In this exercise, we calculate the Energy of an electron ejected from the incident EM radiation (photoelectric effect) by using the electron's velocity and the formula for kinetic energy (0.5mv^2). In addition, we consider the electron as a wave and calculate the electron's wavelength by using the velocity (again) and the formula for wavelength given momentum (λ = h / mv).

I found that the electron had a non-trivial wavelength (on the scale of nanometers) and took a step further by calculating the electron's energy by using the formula E = hc / λ.

The result was two different values for energy (1) KE derived from 0.5mv^2 and (2) energy derived from hc / λ. Why is this? Why do we calculate one value for the energy of an electron when we consider it as a particle and another value when we consider it as a wave?

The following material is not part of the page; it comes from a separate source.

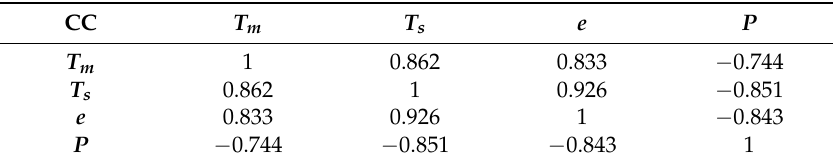
Table 3. CCs of various meteorological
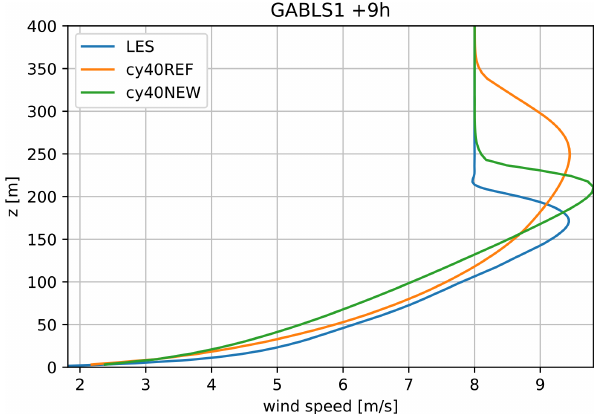
Figure 15. GABLS1 wind profile at the ninth simulation hour of LES model DALES (blue), cy40REF (orange), and cy40NEW (green). SCM runs use 64 levels with the lowest and highest model levels at 3 and 403m, respectively. Note that results for GABLS1 with several LES models in Beare et al. (2006) reveal a spread in the height of the wind maximum, ranging from 175 to 200m. The lat- ter height and the corresponding LES profile in Beare et al. (2006) correspond well with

Furthermore, when I attempt to use the value for the electron's energy to calculate the metal's work function, given the value for the incident EM radiation, only the calculated KE gives the correct answer. If I try to plug in the value for energy calculated from wave formulas it doesn't come out right. So in that context it seems like KE is the "right" value and the value calculated from the wave formula is somehow "wrong".

Would appreciate any insight into these apparently conflicting energy values!

[Borek]

For which particles does the E = hc / λ formula hold?

[Enthalpy]

Yes, take the relation for an electron.

Sidenote: a piece of metal has many electrons at very different energy levels. By using the work function, you implicitly supposed that the extracted electron came from the Fermi level, and the assignment probably made the same mistake.

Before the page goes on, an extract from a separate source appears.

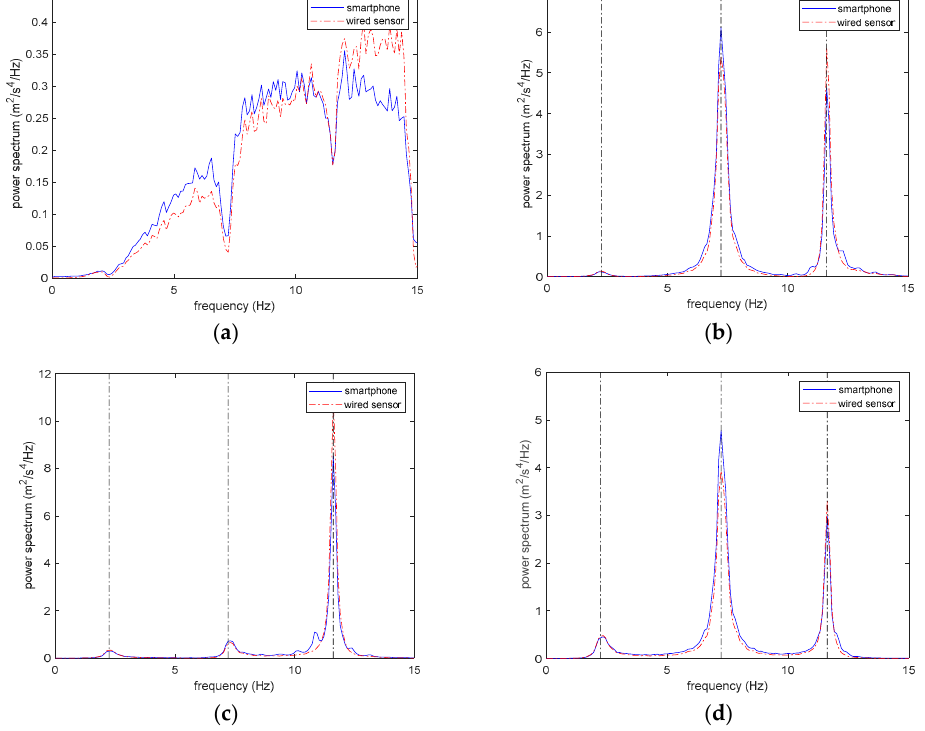
Figure 21. Comparison of power spectra of structural accelerations measured by smartphones and wired sensors: ( a ) base excitation; ( b ) 1st floor acceleration; ( c ) 2nd floor acceleration; ( d ) 3rd floor acceleration.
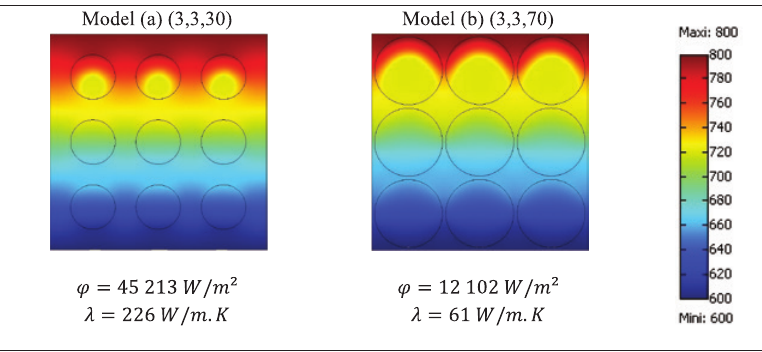
Fig. 4: Influence of the increase of the PCM tube’s radius on the heat transfer and thermal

But this isn't generally the case. If the photon has enough energy to leave the freed electron with speed, then it can perfectly extract an electron from below the Fermi level, and then the remaining kinetic energy is smaller. It's the most common case.

There is more. In every interaction, energy is conserved, and momentum too. The free electron has an energy-momentum relation, the electron in a metal has a completely different one and may have a strong momentum if its energy fits. The photon brings little momentum, so a phonon has to to it, but can be rare.

[isears]

Does E = hc / λ only apply to photons?

I guess that would make sense, given the use of the constant c (speed of light).

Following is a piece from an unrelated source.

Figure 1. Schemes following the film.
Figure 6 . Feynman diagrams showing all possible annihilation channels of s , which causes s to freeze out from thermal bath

Can E = hc / λ still apply for other particles if the constant c is substituted for the particle's actual velocity? I plugged it into my equations and the numbers didn't work out, so I'm guessing E = hc / λ strictly applies to particles moving at the speed of light.

@Enthalpy: Yeah, I think the exercise made the assumption that the electron whose velocity was observed was the easiest electron to extract. You raise an interesting point that I had not considered.

Thanks much for the responses!

[Borek]

Does E = hc / λ only apply to photons?

Yes.

[Enthalpy]

[...] the electron had a non-trivial wavelength (on the scale of nanometres) [...]

Nanometres are reasonable for an electron and eV-range energy. The size of an atom, in the order of 100pm, is an electron wavelength, though said wave is an evanescent wave over much of the volume - call it a tunnel effect if you prefer so.

More massive particles have shorter wavelengths. For instance interference fringes are harder to obtain with them, but this was made with fullerenes two decades ago, with proteins more recently.